## YOUR OBJECTIVE
Transcribe, word for word, the passage of the King of Fighters-i 2012 review below that begins with the words containing "Back in my retrospective" and ends with "a full review.".

Back in my retrospective of The King of Fighters 13 I briefly touched on The King of Fighters-i 2012. At the time I only knew some of the details about it from associates who owned it, but having gotten an iPhone of my own I’ve gotten much deeper into it to allow for a full review.
[Note that The King of Fighters-i is the name of the iPhone version of the game. The Android version is titled The King of Fighters Android, and as far as I can tell it is the same exact game.]
An update from their previous app game simply titled The King of Fighters-i, KOFi 2012 is a portable app version of the core of KOF 13, the installment tied with 11 as my favorite in the series. Even though I was looking forward to playing a portable KOF 13, I set my expectations a little low. I had difficulty playing KOF ‘97 back when I played it on my sister’s iPhone, and porting a multi-gigabyte HD game to an app without cutting a good amount of content seemed like wishful thinking.
To my surprise, even though compromises were indeed made, KOFi 2012 is an extremely impressive replication of the KOF 13 experience that’s fun regardless of whether or not you’ve played the console edition.
The truth is, it would be easier to list what KOFi 2012 doesn’t have from what 13 does content-wise. It’s a relatively short list with only a few noticeable omissions and changes.
- The game’s main plot is absent. There is no story mode, no cutscenes, and the final opponent in the single player arcade mode is Ash. All the team endings from 13 (except for Ash’s) and some of the special ending artwork are kept in.

## THE DATA
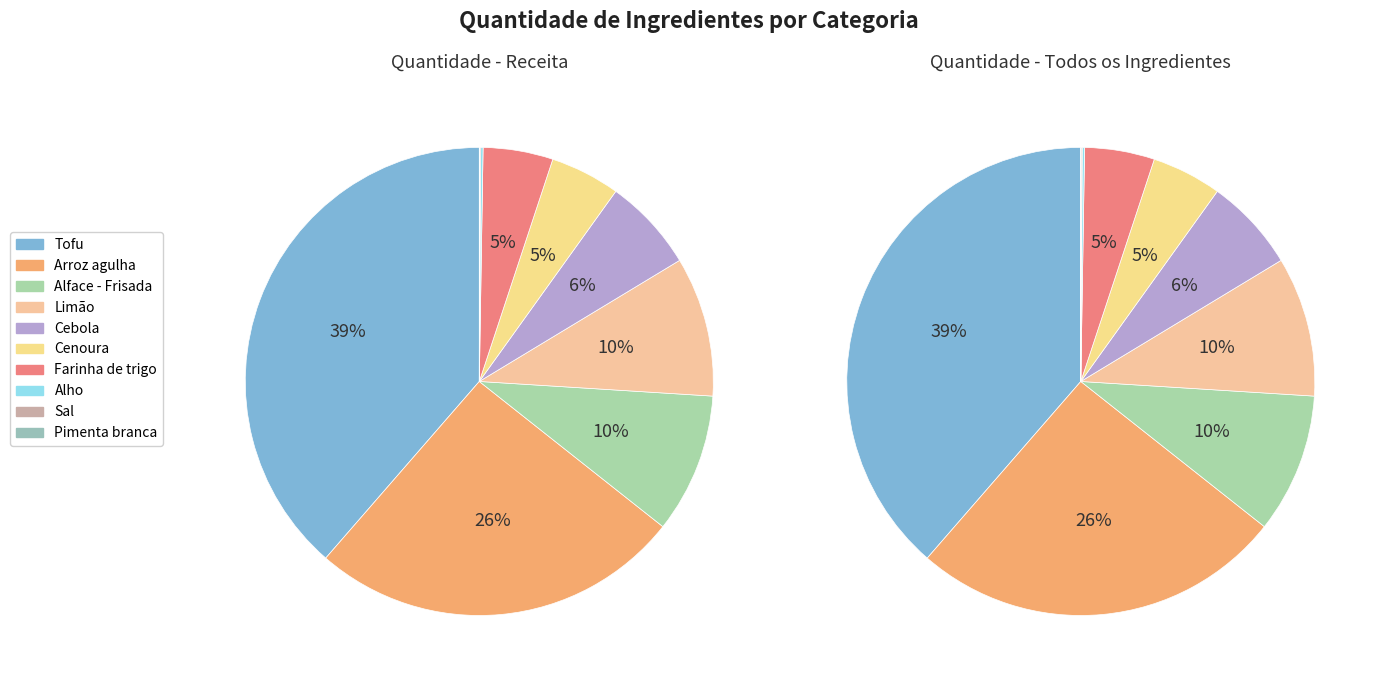

Between Sal and Cenoura, which is larger?

Cenoura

## FINAL ANSWER
Back in my retrospective of The King of Fighters 13 I briefly touched on The King of Fighters-i 2012. At the time I only knew some of the details about it from associates who owned it, but having gotten an iPhone of my own I’ve gotten much deeper into it to allow for a full review.